The shift matters now because it is happening fast, and it is compressing. The Midlands Metro extension running through the HS2 Curzon Street interchange is due to begin trial operations before the end of 2026, cutting journey times to New Street to under eight minutes. That infrastructure promise has done what years of planning documents never managed: it has moved serious buyer money off the fence and into Digbeth postcodes.
What's Pulling Them In
The draw is specific, not vague. The Custard Factory on Gibb Street has spent the last two years adding co-working floors to its existing creative tenancy mix, and the waiting list for its studio spaces now runs to roughly 200 businesses. Alongside it, the Zellig building — long the home of Birmingham's independent arts sector — has seen ground-floor commercial rents increase by nearly a fifth since January 2025. Those institutions anchor a daytime economy that young buyers want to live inside, not commute to.
Independent food and drink has followed. The stretch of Floodgate Street between the canal towpath and the Typhoo Wharf development now holds six venues that did not exist three years ago, including a wine bar, a Korean-Japanese fusion kitchen, and a roastery that opened in March 2026 and reportedly hit capacity within six weeks. That is not coincidence; it is the standard pattern of gentrification — arts, then food, then residential. Digbeth is currently somewhere between the second and third stages.
Typhoo Wharf itself is central to the investment calculus. The phased residential development on the former tea factory site, which began completions in late 2024, introduced 420 new apartments to the neighbourhood. Two-bedroom units there are now reselling at between £295,000 and £320,000 — a premium of roughly £40,000 over equivalent stock in nearby Bordesley Green. That gap is the clearest single signal that the market has decided Digbeth belongs in a different tier.
The Pressure Points
Not everyone is comfortable with the trajectory. Traders along the Rag Market in the Bullring, a ten-minute walk north, have raised concerns through the Birmingham Markets Authority about displacement pressure rippling outward from Digbeth's rising profile. Birmingham City Council's adopted Birmingham Development Plan does include an Article 4 Direction covering parts of the Creative Quarter, which restricts automatic office-to-residential conversions — but enforcement has been patchy, and smaller workshop units continue to be lost to residential change-of-use applications at a rate that concerns some long-term business occupants.

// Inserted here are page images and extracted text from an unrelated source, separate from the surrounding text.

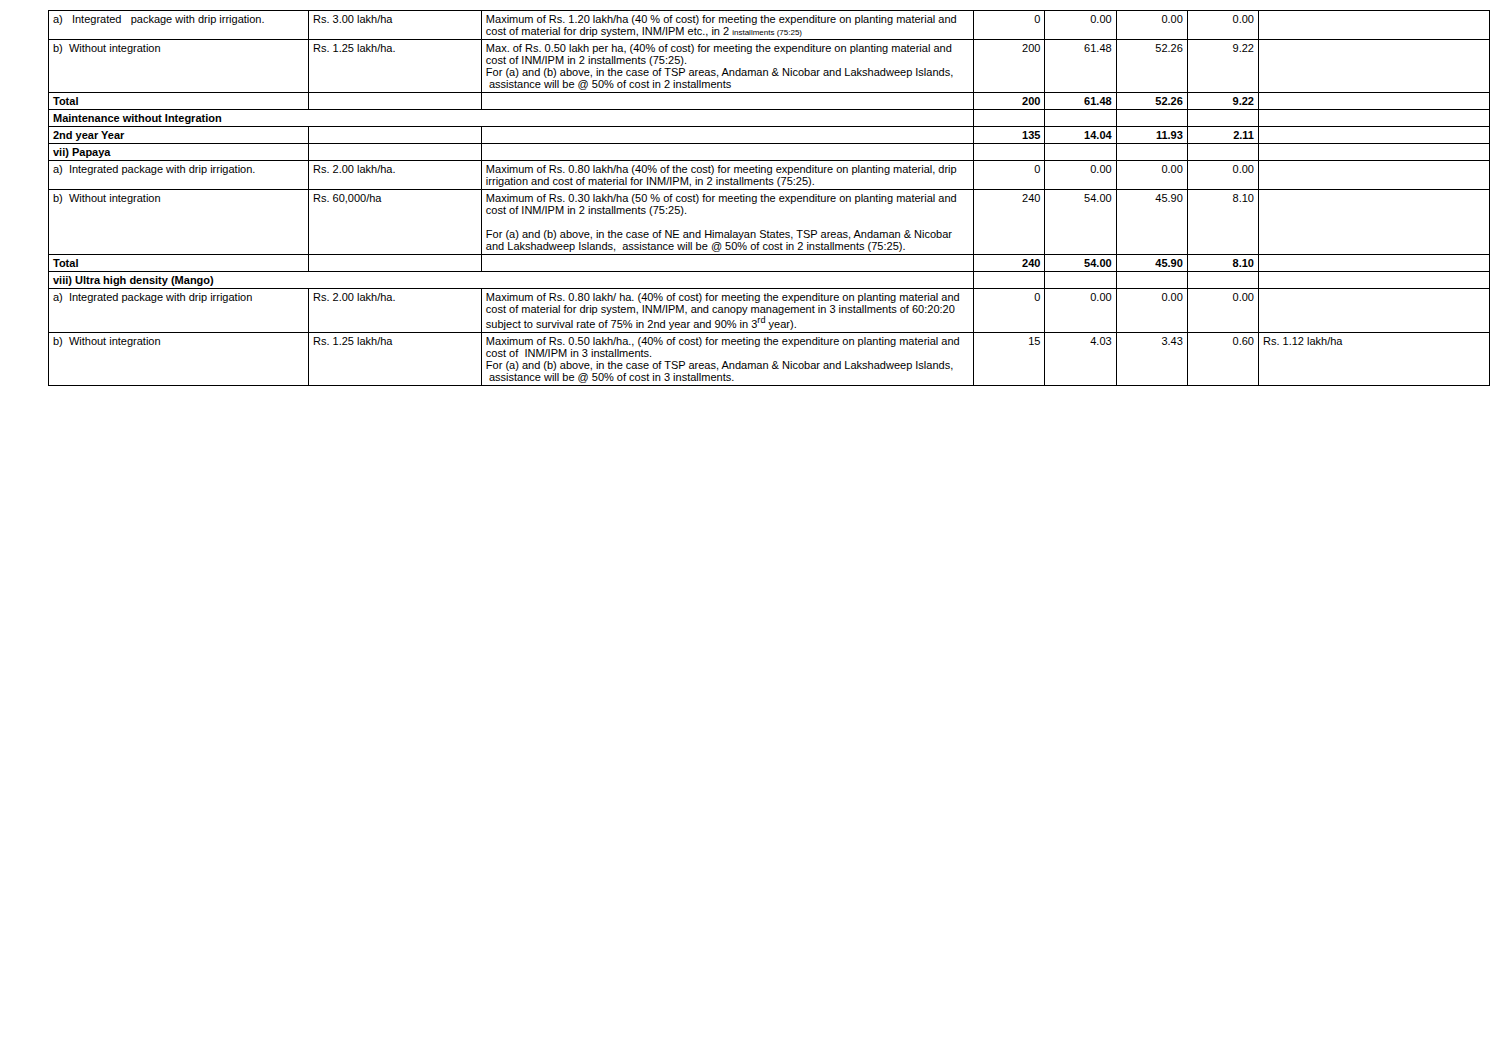| | a) Integrated package with drip irrigation. | Rs. 3.00 lakh/ha | Maximum of Rs. 1.20 lakh/ha (40 % of cost) for meeting the expenditure on planting material and cost of material for drip system, INM/IPM etc., in 2 installments (75:25) | 0 | 0.00 | 0.00 | 0.00 | |
| | b) Without integration | Rs. 1.25 lakh/ha. | Max. of Rs. 0.50 lakh per ha, (40% of cost) for meeting the expenditure on planting material and cost of INM/IPM in 2 installments (75:25). For (a) and (b) above, in the case of TSP areas, Andaman & Nicobar and Lakshadweep Islands, assistance will be @ 50% of cost in 2 installments | 200 | 61.48 | 52.26 | 9.22 | |
| | Total | | | 200 | 61.48 | 52.26 | 9.22 | |
| | Maintenance without Integration | | | | | |
| | 2nd year Year | | | 135 | 14.04 | 11.93 | 2.11 | |
| | vii) Papaya | | | | | | | |
| | a) Integrated package with drip irrigation. | Rs. 2.00 lakh/ha. | Maximum of Rs. 0.80 lakh/ha (40% of the cost) for meeting expenditure on planting material, drip irrigation and cost of material for INM/IPM, in 2 installments (75:25). | 0 | 0.00 | 0.00 | 0.00 | |
| | b) Without integration | Rs. 60,000/ha | Maximum of Rs. 0.30 lakh/ha (50 % of cost) for meeting the expenditure on planting material and cost of INM/IPM in 2 installments (75:25). For (a) and (b) above, in the case of NE and Himalayan States, TSP areas, Andaman & Nicobar and Lakshadweep Islands, assistance will be @ 50% of cost in 2 installments (75:25). | 240 | 54.00 | 45.90 | 8.10 | |
| | Total | | | 240 | 54.00 | 45.90 | 8.10 | |
| | viii) Ultra high density (Mango) | | | | | |
| | a) Integrated package with drip irrigation | Rs. 2.00 lakh/ha. | Maximum of Rs. 0.80 lakh/ ha. (40% of cost) for meeting the expenditure on planting material and cost of material for drip system, INM/IPM, and canopy management in 3 installments of 60:20:20 subject to survival rate of 75% in 2nd year and 90% in 3 rd year). | 0 | 0.00 | 0.00 | 0.00 | |
| | b) Without integration | Rs. 1.25 lakh/ha | Maximum of Rs. 0.50 lakh/ha., (40% of cost) for meeting the expenditure on planting material and cost of INM/IPM in 3 installments. For (a) and (b) above, in the case of TSP areas, Andaman & Nicobar and Lakshadweep Islands, assistance will be @ 50% of cost in 3 installments. | 15 | 4.03 | 3.43 | 0.60 | Rs. 1.12 lakh/ha |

The broader Midlands economy provides context. Birmingham's population of roughly 1.1 million includes a disproportionately young demographic — the city's median age sits at 31, well below the national average of 40 — and the supply of city-centre rental stock has not kept pace with demand since at least 2022. That structural undersupply is what makes Digbeth attractive to developers who might otherwise hesitate given the neighbourhood's still-incomplete infrastructure.
For buyers considering the area, the practical picture is this: two-bedroom apartments are the current sweet spot on resale value, particularly in developments with canal frontage or direct views of the Custard Factory courtyard. The stretch between Heath Mill Lane and Fazeley Street is the most active patch right now. Buyers should verify planning status carefully — several buildings in the Victorian industrial terrace rows carry conservation constraints — and factor in service charges that on newer blocks routinely run between £2,500 and £4,000 a year. The Metro extension date still carries some uncertainty; anyone pricing in that commute convenience should treat completion timelines as indicative rather than guaranteed.
Digbeth in mid-2026 is not a finished story. It is a neighbourhood that has decided what it wants to become and is partway through becoming it.